The minority Democratic Party caucus in the state Senate issued a news release praising the ruling.
“The Hope voucher, left unchecked and unregulated, is extreme, unconstitutional and would ultimately lead to consolidation or closure of West Virginia public schools,” Sen. Richard Lindsay, D-Kanawha, said in that release. “We warned the supermajority of this in 2021 and attempted to amend in commonsense measures. Unfortunately, they would have none of it. Choice is fine, but not at the risk of public education. While I agree with the ruling, I am sad for the families that have been granted the voucher. They are in limbo because of a law that was constitutionally suspect or infirm from the beginning.”
While participating students would have been barred from enrolling full-time in public schools, their parents could still use the money to purchase services from willing public schools.

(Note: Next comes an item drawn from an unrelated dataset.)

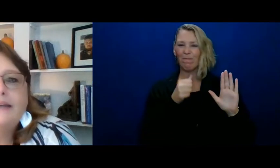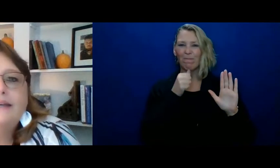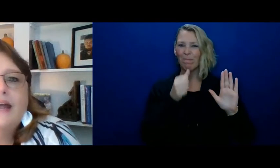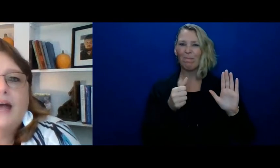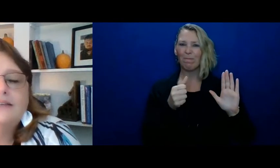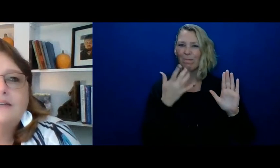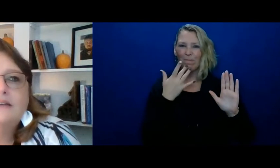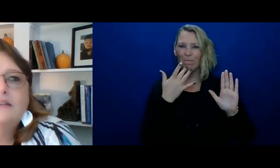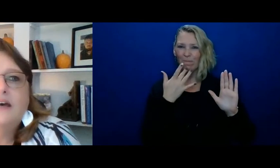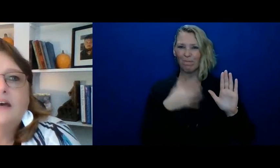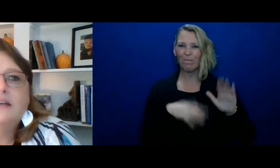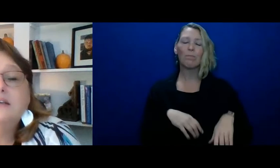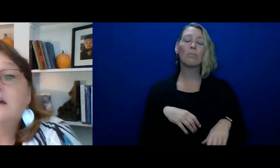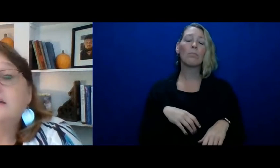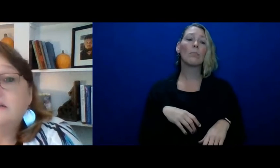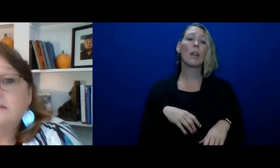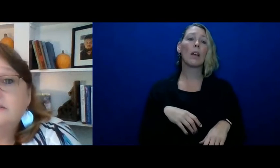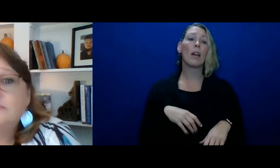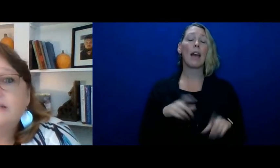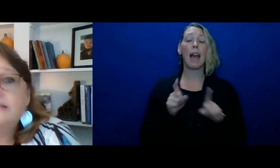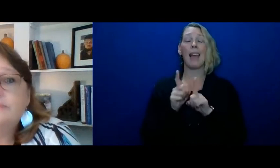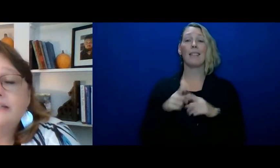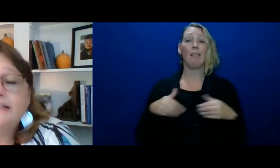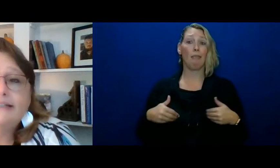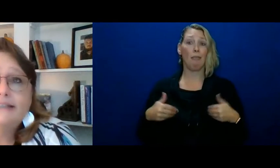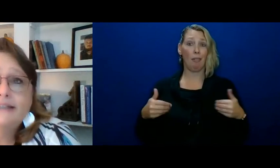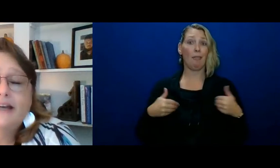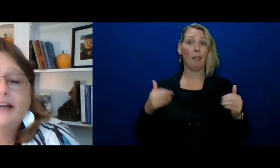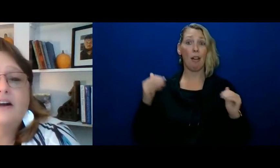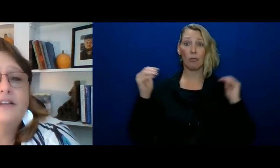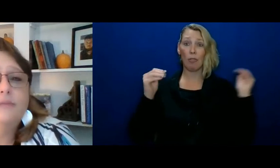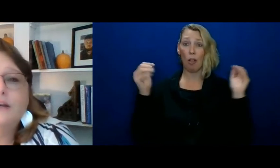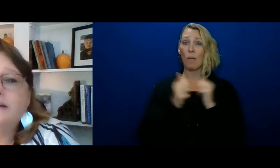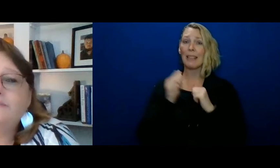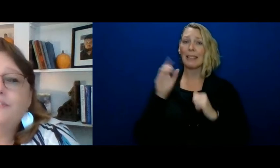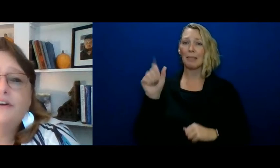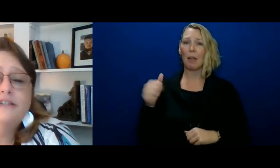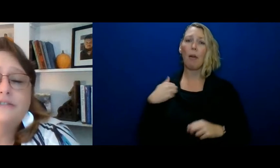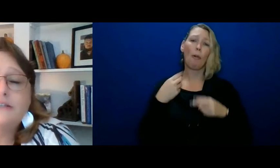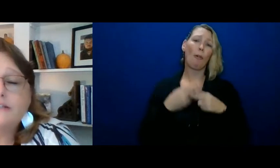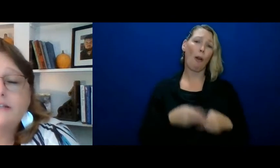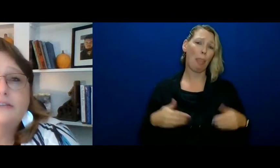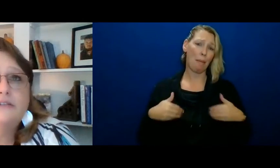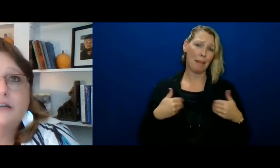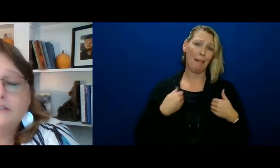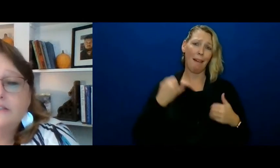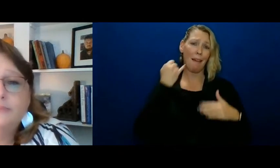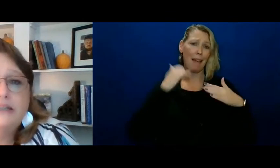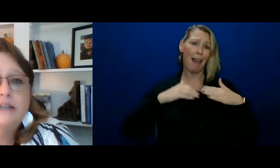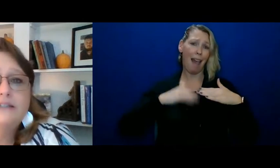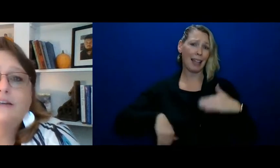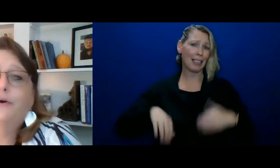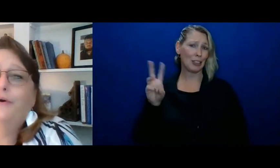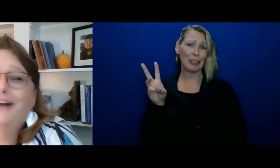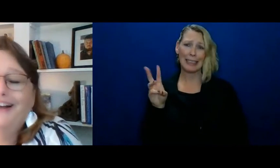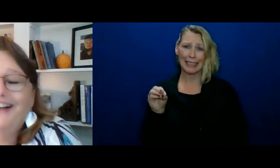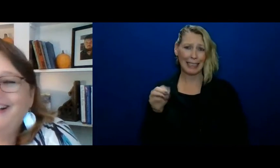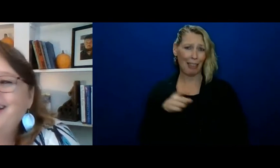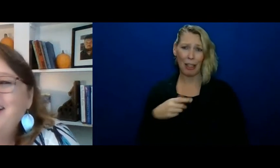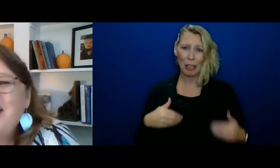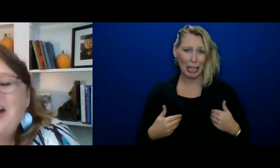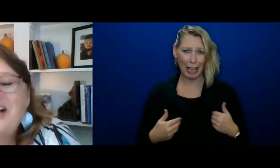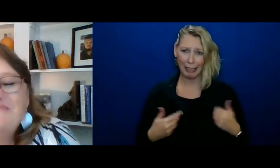And as the young adults with disabilities, I call them young. If they're under 60, they're young to me. So,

Switzer, one of the parents who planned to use the program, said she wanted to use part of the money to send her two oldest children to half days at a Morgantown charter school that has a reading program for students with dyslexia. Charters, while privately run, are classified as public schools.
Switzer said the other money would have gone to her daughter’s speech therapist for a disorder that, she said, public schools aren’t used to, and to her son for swimming lessons or an after-school program or curriculum for at-home lessons.
“I’m scared for what we’re going to do with such short notice,” she said.